Increased complexity in the maintenace process (Worker nodes aren’t equal.)
Requires dedicated capacity management for those nodes.
Desaster recovery process becomes more complex.
It somehow goes against the "Kubernetes philosophy" of treating clusters as cattle, and not as pets.
Currently, teams are notified of problems through monitoring customer complaints. Given the low amounts of data available, it isn’t possible to warn customers proactively about possible problems. All things considered, it’s a very fragile manual process.
Dedicated nodes in APPUiO feature specific settings for each customer. However, in a platform like APPUiO it would be preferable to have homogeneous nodes in terms of configuration–but not in terms of hardware capacity.
With heterogenous configurations, in a case of a not recoverable failure in a short period of time, teams can’t migrate fast because of the existence of that particular configuration.
OpenShift as a platform should be able to do this automatically; which it does if there is enough capacity, but otherwise it doesn’t.
OpenShift has a certain number of policies which, when coupled with dedicated nodes, can lead to severe outage situations: images cleaning and pod eviction for example.
If these policies are applied, a cluster can get into unhealthy state; all of this takes time, and if you don’t have enough multiple nodes, things are more complicated.

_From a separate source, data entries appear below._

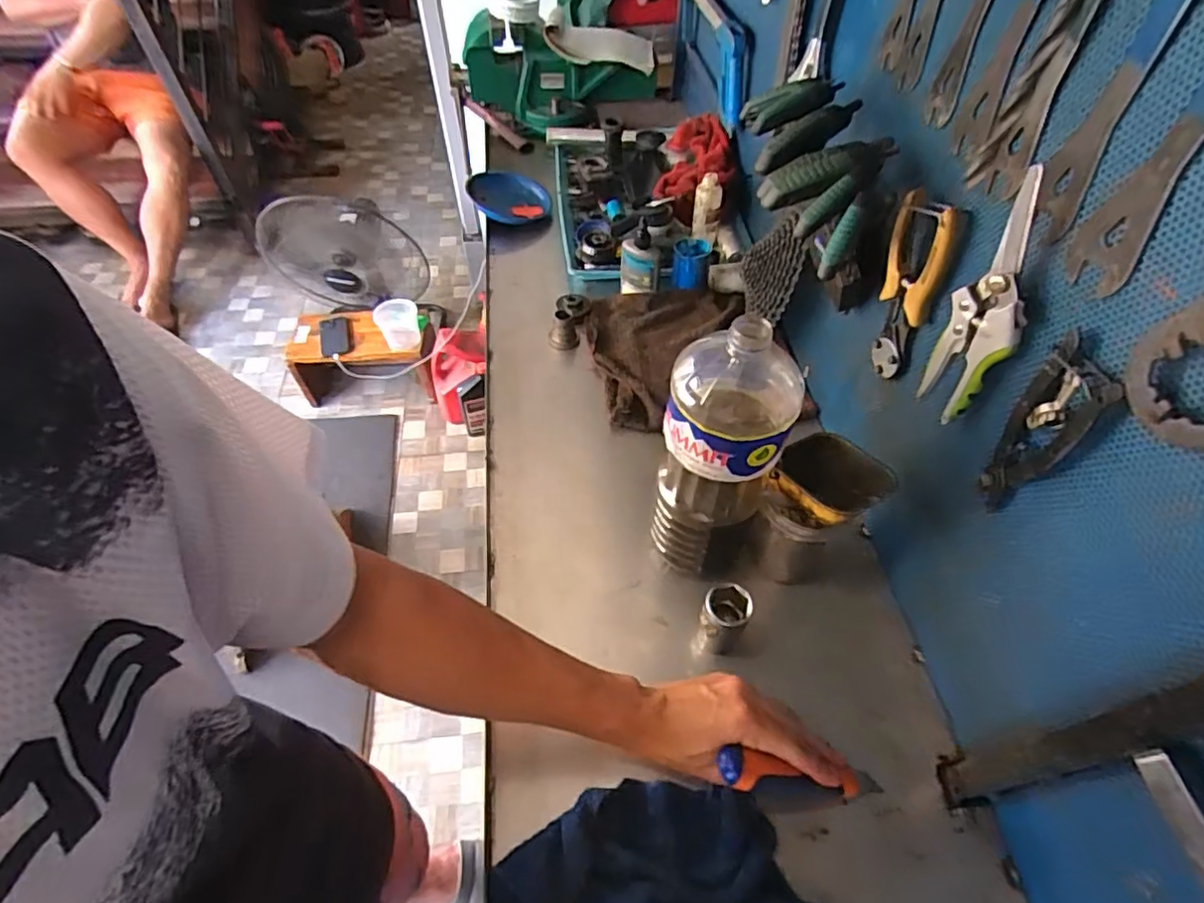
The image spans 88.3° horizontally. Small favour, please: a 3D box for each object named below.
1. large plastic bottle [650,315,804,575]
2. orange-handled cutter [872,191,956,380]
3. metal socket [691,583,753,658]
[{"bbox_3d":[0.098,0.017,0.562,0.100,0.299,0.082,13,53,9],"label":"large plastic bottle"},{"bbox_3d":[0.264,-0.142,0.547,0.017,0.161,0.063,-13,53,-11],"label":"orange-handled cutter"},{"bbox_3d":[0.114,0.161,0.585,0.042,0.075,0.045,1,52,-1],"label":"metal socket"}]

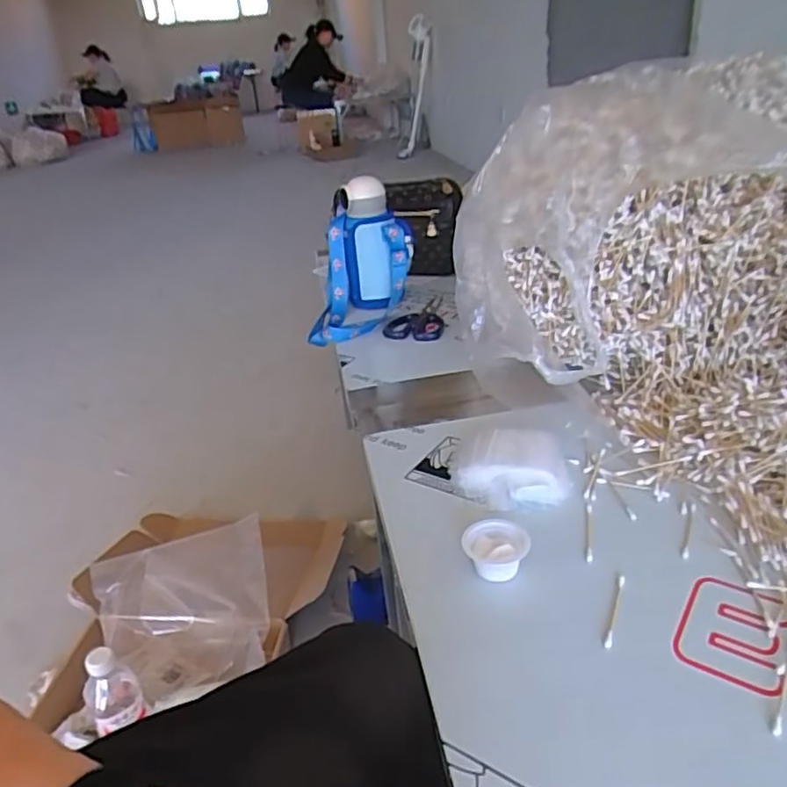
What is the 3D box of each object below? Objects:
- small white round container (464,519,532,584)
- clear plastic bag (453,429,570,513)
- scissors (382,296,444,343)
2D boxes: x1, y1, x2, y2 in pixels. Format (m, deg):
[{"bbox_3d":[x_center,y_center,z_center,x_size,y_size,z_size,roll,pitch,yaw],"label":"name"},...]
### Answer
[{"bbox_3d":[0.087,0.134,0.541,0.053,0.033,0.050,-5,30,3],"label":"small white round container"},{"bbox_3d":[0.117,0.070,0.637,0.106,0.030,0.108,0,30,13],"label":"clear plastic bag"},{"bbox_3d":[0.050,-0.123,1.026,0.088,0.011,0.148,7,31,22],"label":"scissors"}]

Dedicated nodes are static in nature, which means that most common maintenance tasks, like for example when a node runs out of disk space, usually mean a reboot.
The currently sold "dedicated nodes" product implicitly provides this maintenance, which creates in turn false expectations. We can’t use this approach today because our way of managing clusters is too static.
|Some customers have just one dedicated node, which is a de facto single point of failure.|
At a high level, nodes are "disposable." Today it’s the case with Ansible: we don’t try to repair nodes, we just create a new one. Capacity evaluation can determine the number of nodes required to host a given workload (that’s precisely the "N+1 planning" mentioned above).
With the proper planing, the following communication would be possible:
Dear customer, we’ve two nodes and we would prefer to put your workload there, but if you don’t want that, we could run your workload in the "General Compute" pool.
|The "General Compute" pool would be a "lightweight" dedicated node.|
In such a scenario, if a node needs to be updated, then a new one is created, configured like a dedicated node, and workloads would be migrated, so that the old node is destroyed. This could happen at particular times or on a case-by-case basis.